Par Rémy Cattelain. {JPEG}

C’est peu dire que l’arrivée aux manettes du pouvoir socialiste n’a rien changé au sort de ces précaires parmi les précaires. Plusieurs fois, le très droitier Manuel Valls a dû se défendre des accusations de laxisme quant aux expulsions d’étrangers en baisse en 2013 par rapport à 2012. « Le gouvernement socialiste organise en réalité un véritable appel d’air à l’immigration clandestine », persiflait récemment François Fillon dans les colonnes du Parisien [4]. La difficile recension des clandestins, du fait même de leur invisibilité juridique, permet tous les délires politiques alors que les collectifs d’aide sur le terrain assistent à une dégradation toujours plus alarmante de la condition des migrants. «  Les instructions de dossiers sont très longues, la délivrance de cartes de séjour relève du miracle et les pratiques illégales sont nombreuses, résume Violaine. De plus, il faut avoir présent à l’esprit que la précarisation du titre de séjour entraîne une précarisation de tous les droits sociaux. Tout s’arrête si tu n’as pas le renouvellement de ton récépissé : RSA, allocs… Parfois tu dois même rembourser un trop-perçu. »
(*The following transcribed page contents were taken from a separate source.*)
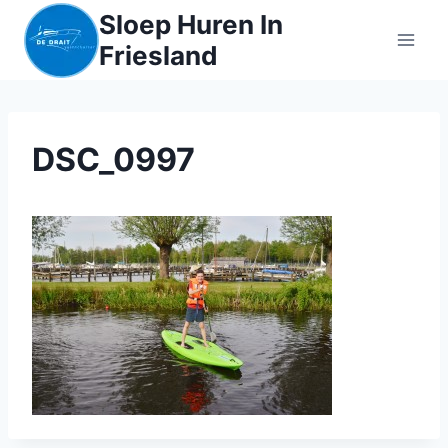
Sloep Huren In
Friesland
DSC_0997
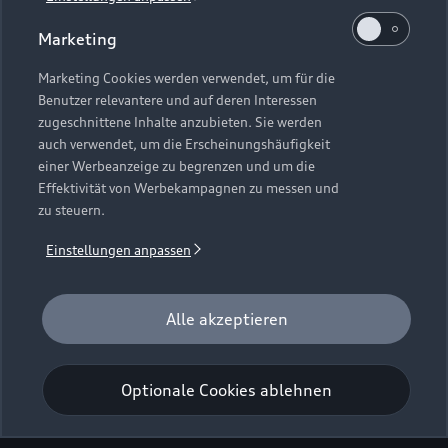
Marketing
Marketing Cookies werden verwendet, um für die
Benutzer relevantere und auf deren Interessen
zugeschnittene Inhalte anzubieten. Sie werden
auch verwendet, um die Erscheinungshäufigkeit
einer Werbeanzeige zu begrenzen und um die
Effektivität von Werbekampagnen zu messen und
zu steuern.
Einstellungen anpassen
Alle akzeptieren
Optionale Cookies ablehnen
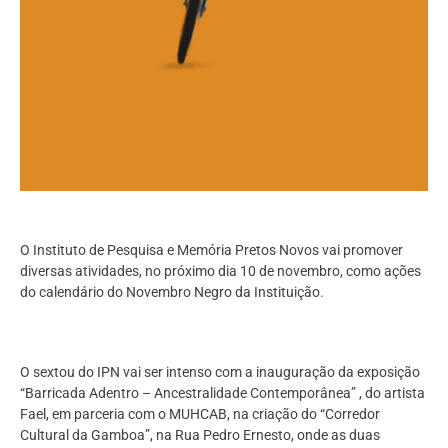
O Instituto de Pesquisa e Memória Pretos Novos vai promover
diversas atividades, no próximo dia 10 de novembro, como ações
do calendário do Novembro Negro da Instituição.
O sextou do IPN vai ser intenso com a inauguração da exposição
“Barricada Adentro – Ancestralidade Contemporânea” , do artista
Fael, em parceria com o MUHCAB, na criação do “Corredor
Cultural da Gamboa”, na Rua Pedro Ernesto, onde as duas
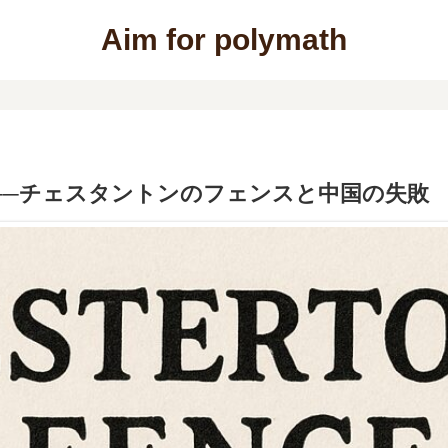
Aim for polymath
──チェスタントンのフェンスと中国の失敗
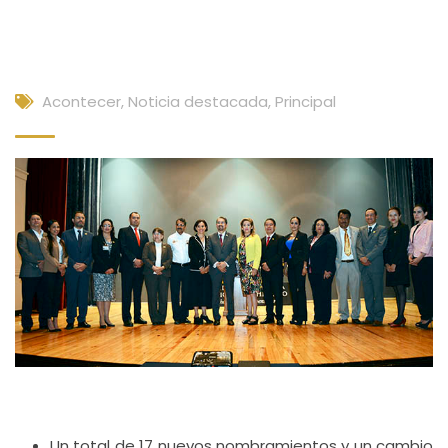
Acontecer
,
Noticia destacada
,
Principal
Un total de 17 nuevos nombramientos y un cambio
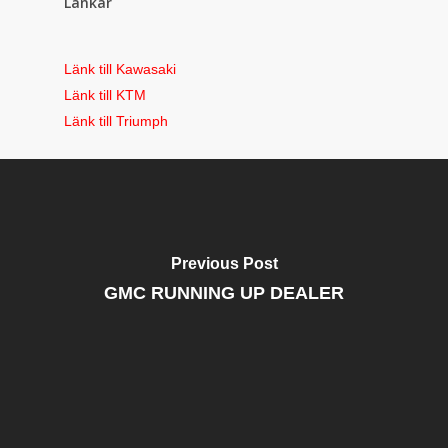
Länkar
Länk till Kawasaki
Länk till KTM
Länk till Triumph
Previous Post
GMC RUNNING UP DEALER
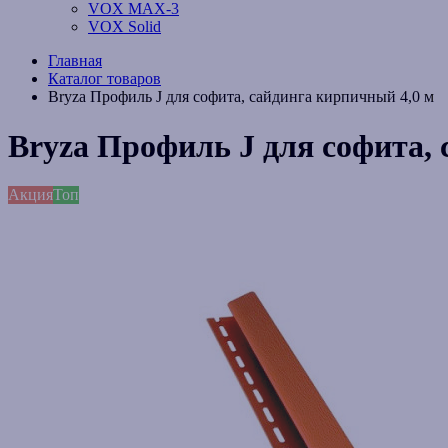
VOX MAX-3
VOX Solid
Главная
Каталог товаров
Bryza Профиль J для софита, сайдинга кирпичный 4,0 м
Bryza Профиль J для софита,
Акция
Топ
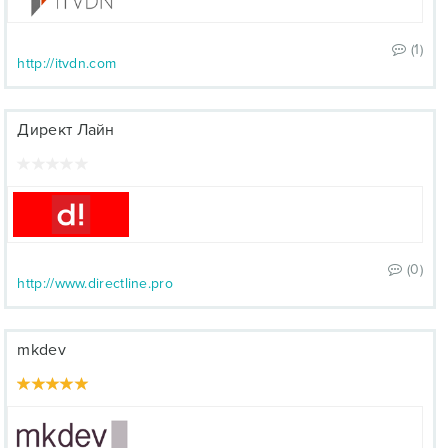
(1)
http://itvdn.com
Директ Лайн
(0)
http://www.directline.pro
mkdev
Dans les préfectures, malgré la circulaire Valls du 28 novembre 2012 censée harmoniser les pratiques, c’est la véritable roulette russe. Certains préfets sont connus pour régulariser des familles plutôt que des travailleurs, d’autres sont connus pour leur fermeté tandis que d’autres encore font montre d’un plus grand humanisme. Nicole : « À Perpignan, que ce soit la droite ou la gauche au pouvoir, on a un préfet qui ne sort pas du cadre de la loi du Ceseda [5]. Cela dit, je continue à penser que ça vaut encore la peine de faire des collectifs en France pour demander des papiers pour tous ceux qui sont sur le territoire français. Parce que de toute manière ils ne partiront pas. Et s’ils partent, ils reviendront. »

Illustré par Rémy Cattelain.


Notes


[1Groupe d’information et de soutien des travailleurs immigrés.

[2Cerise sur le gâteau, son directeur général fait actuellement l’objet d’une enquête préliminaire pour suspicion de détournement d’argent public.

[3Collectif pour la défense des droits des mineurs isolés étrangers, créé en 2012. Sur l’expulsion des mineurs, voir par ici.

[4Édition du 31/01/2014.

[5Code de l’entrée et du séjour des étrangers et du droit d’asile.